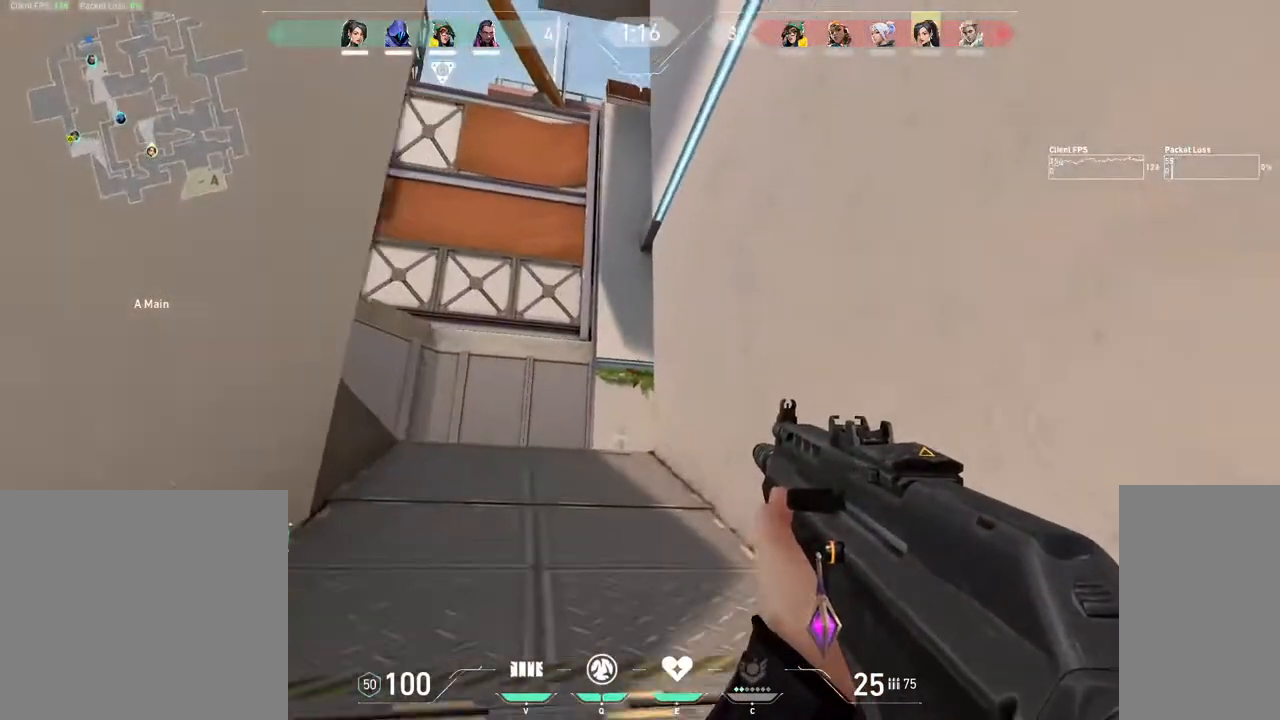
{"keys": ["d", "shift", "w"], "mouse": [], "events": [[317, "d", "down"]]}
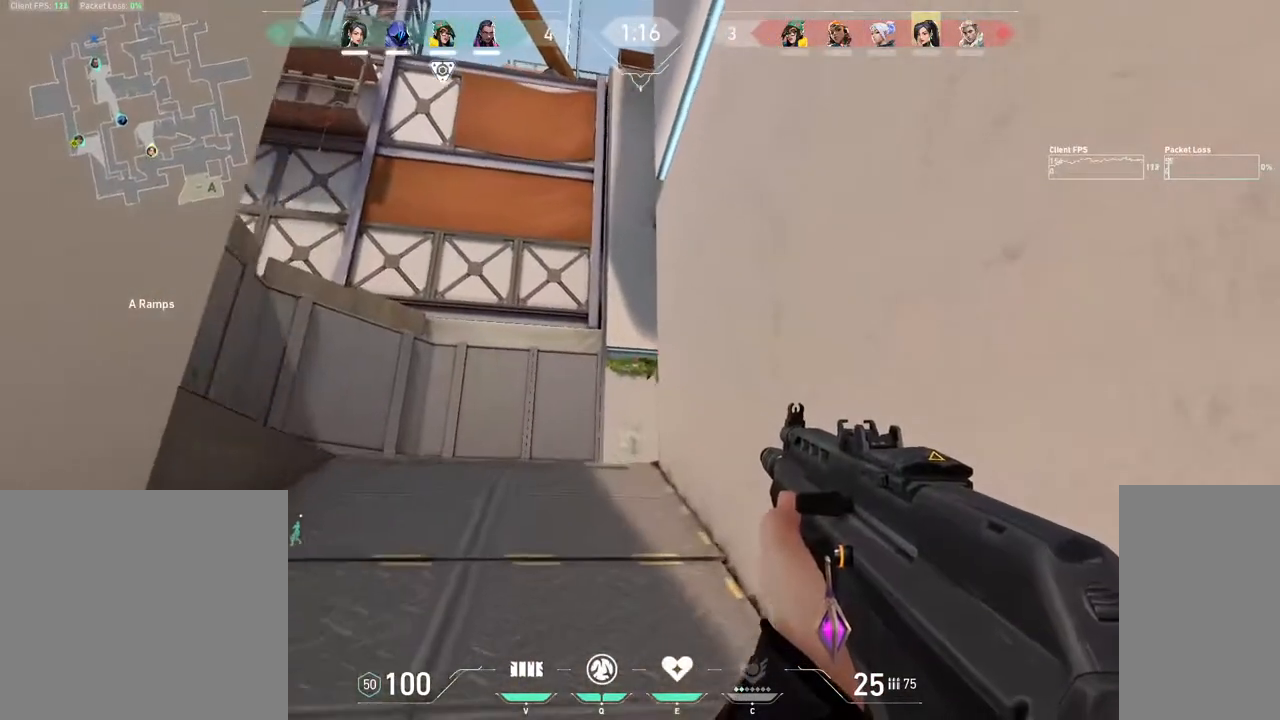
{"keys": ["shift", "w"], "mouse": [], "events": [[67, "d", "up"]]}
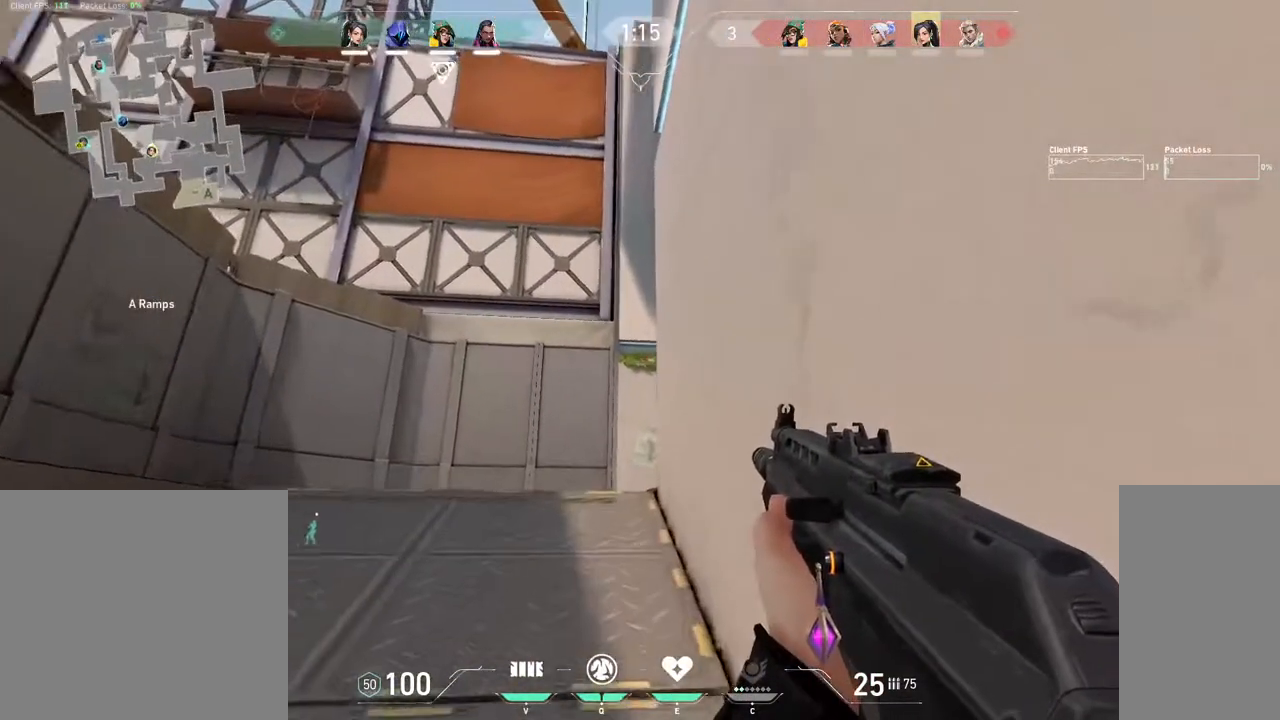
{"keys": ["d", "shift"], "mouse": [], "events": [[183, "d", "down"], [317, "w", "up"]]}
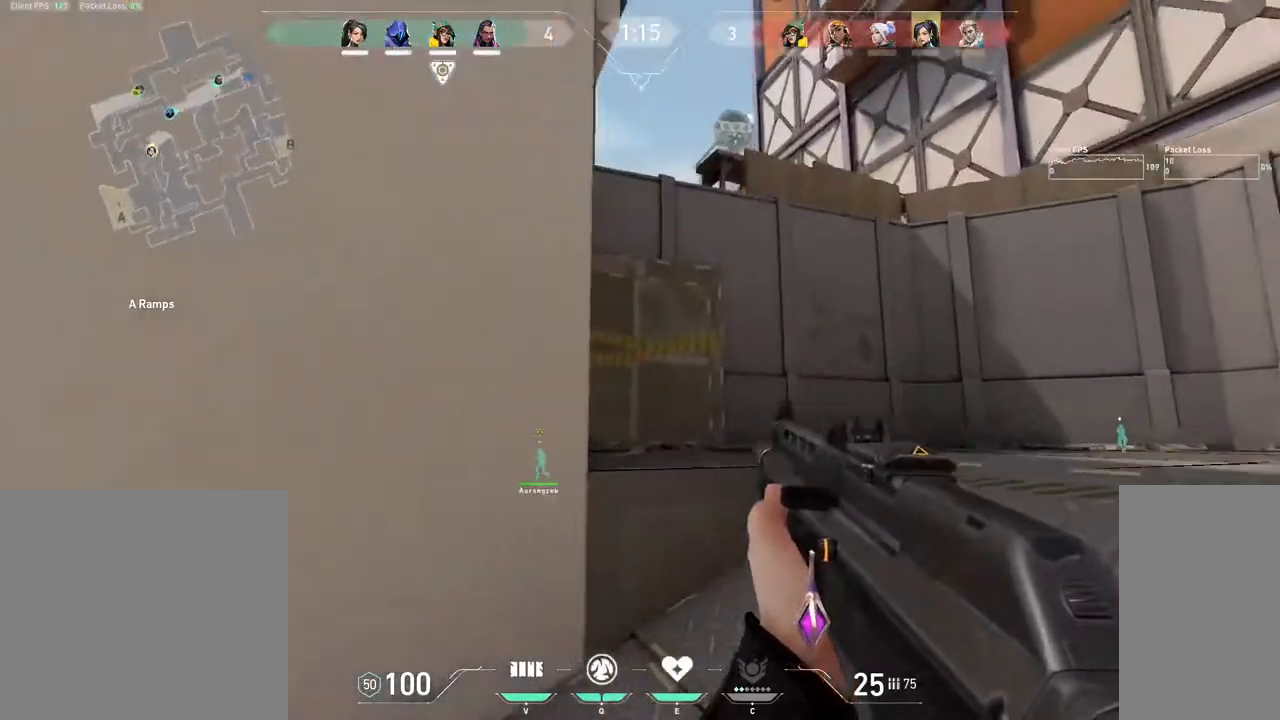
{"keys": ["a", "shift"], "mouse": [], "events": [[350, "d", "up"], [483, "a", "down"]]}
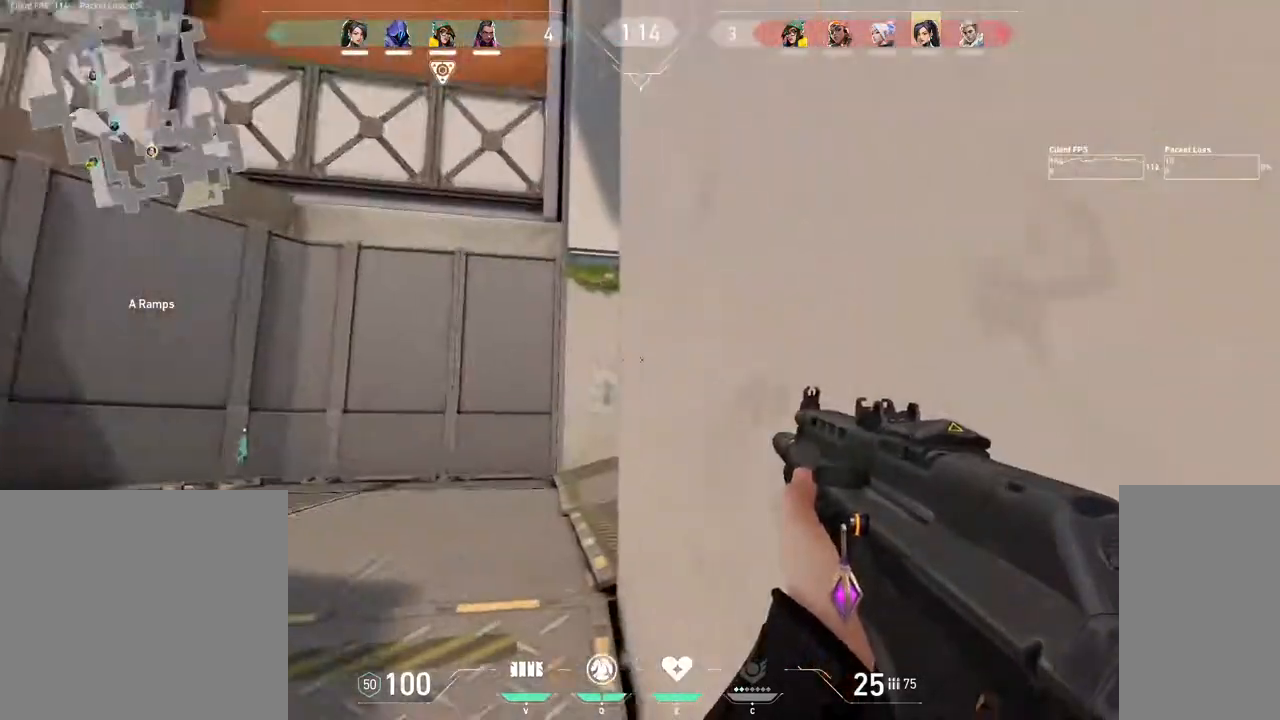
{"keys": ["a", "shift"], "mouse": [], "events": []}
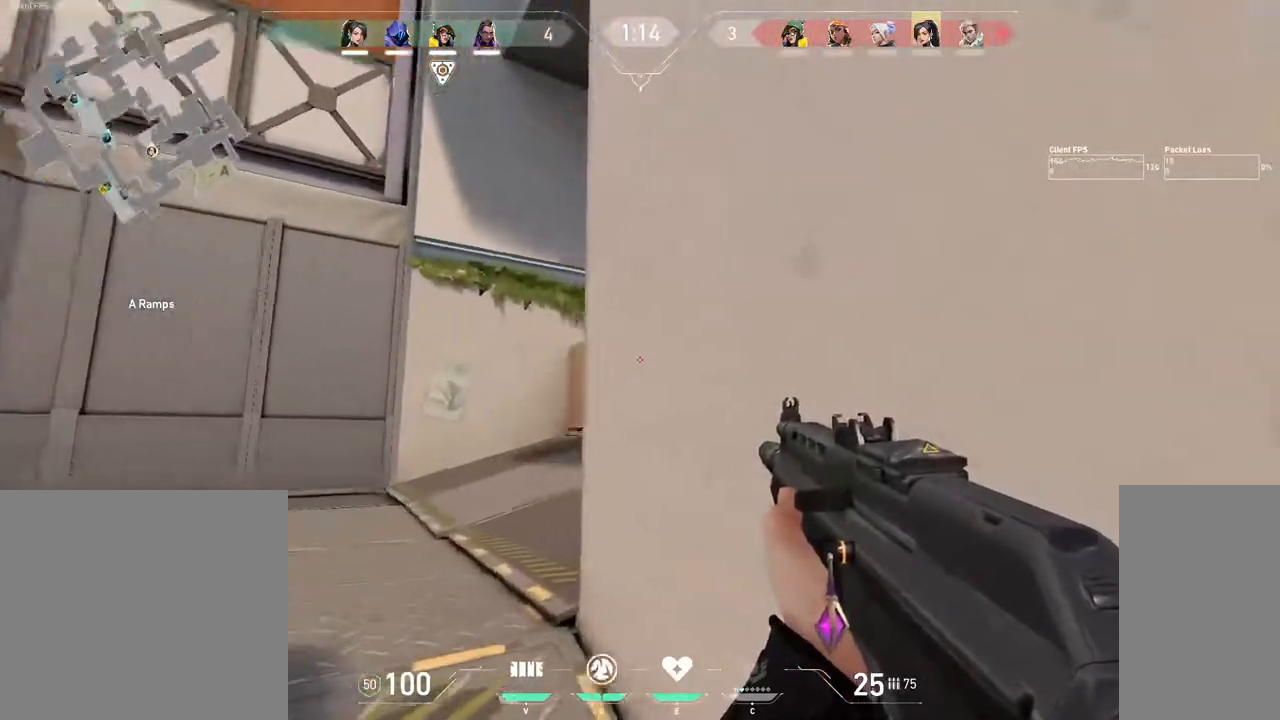
{"keys": ["a", "shift"], "mouse": [], "events": []}
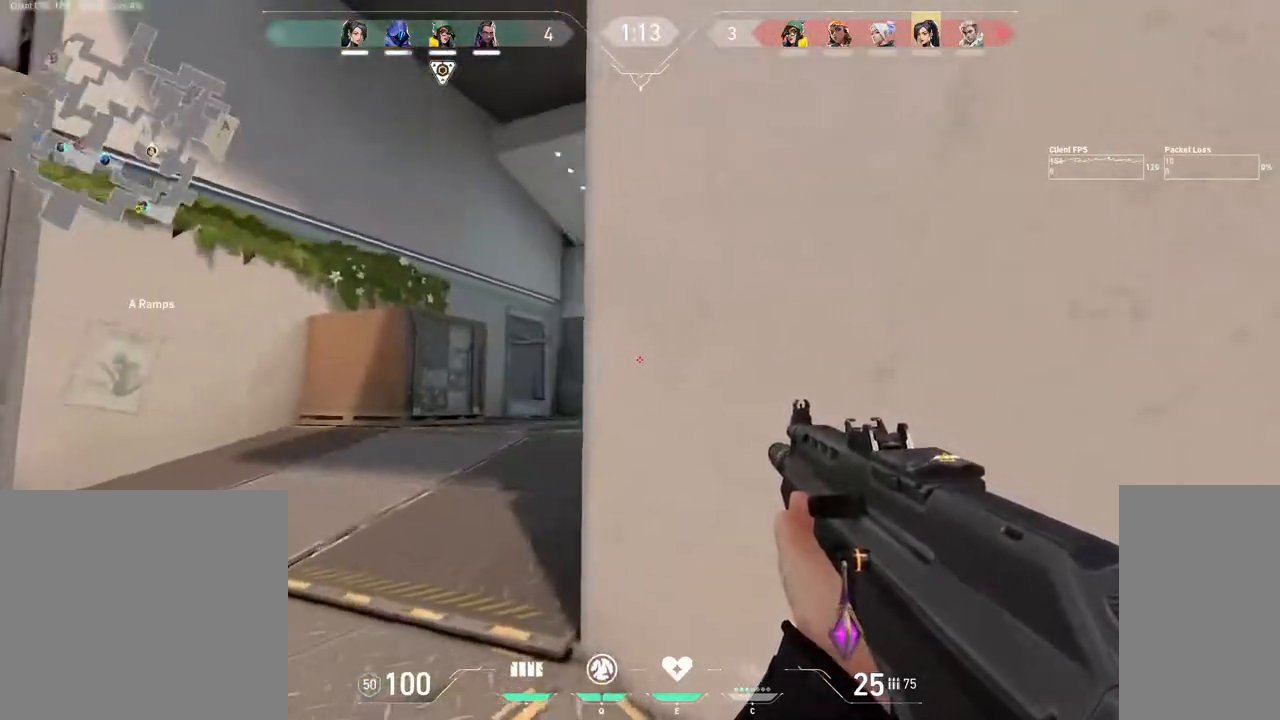
{"keys": ["a", "shift", "w"], "mouse": [], "events": [[433, "w", "down"]]}
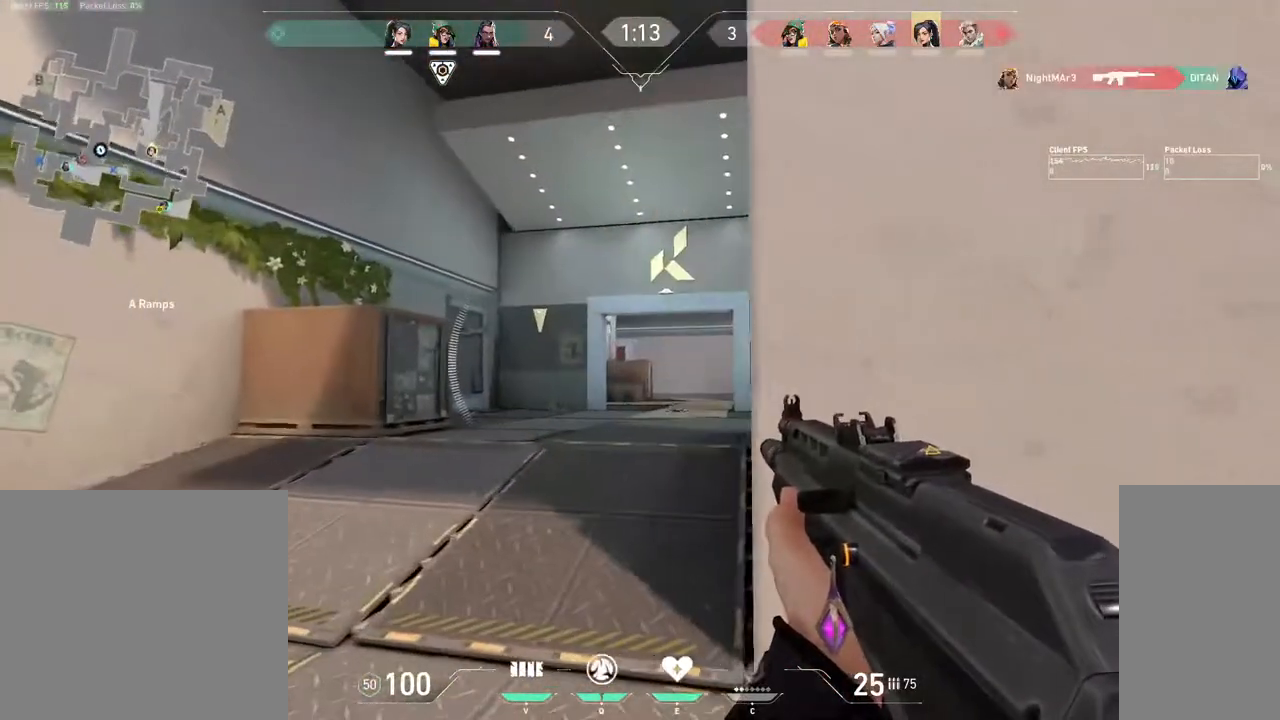
{"keys": ["a", "shift", "w"], "mouse": [], "events": []}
+++++
PROMPT
Print out the records in full and exactly, dropping every picture.

THE COMPLETED TASK
{"keys": ["d", "shift", "w"], "mouse": [], "events": [[317, "d", "down"]]}
{"keys": ["shift", "w"], "mouse": [], "events": [[67, "d", "up"]]}
{"keys": ["d", "shift"], "mouse": [], "events": [[183, "d", "down"], [317, "w", "up"]]}
{"keys": ["a", "shift"], "mouse": [], "events": [[350, "d", "up"], [483, "a", "down"]]}
{"keys": ["a", "shift"], "mouse": [], "events": []}
{"keys": ["a", "shift"], "mouse": [], "events": []}
{"keys": ["a", "shift", "w"], "mouse": [], "events": [[433, "w", "down"]]}
{"keys": ["a", "shift", "w"], "mouse": [], "events": []}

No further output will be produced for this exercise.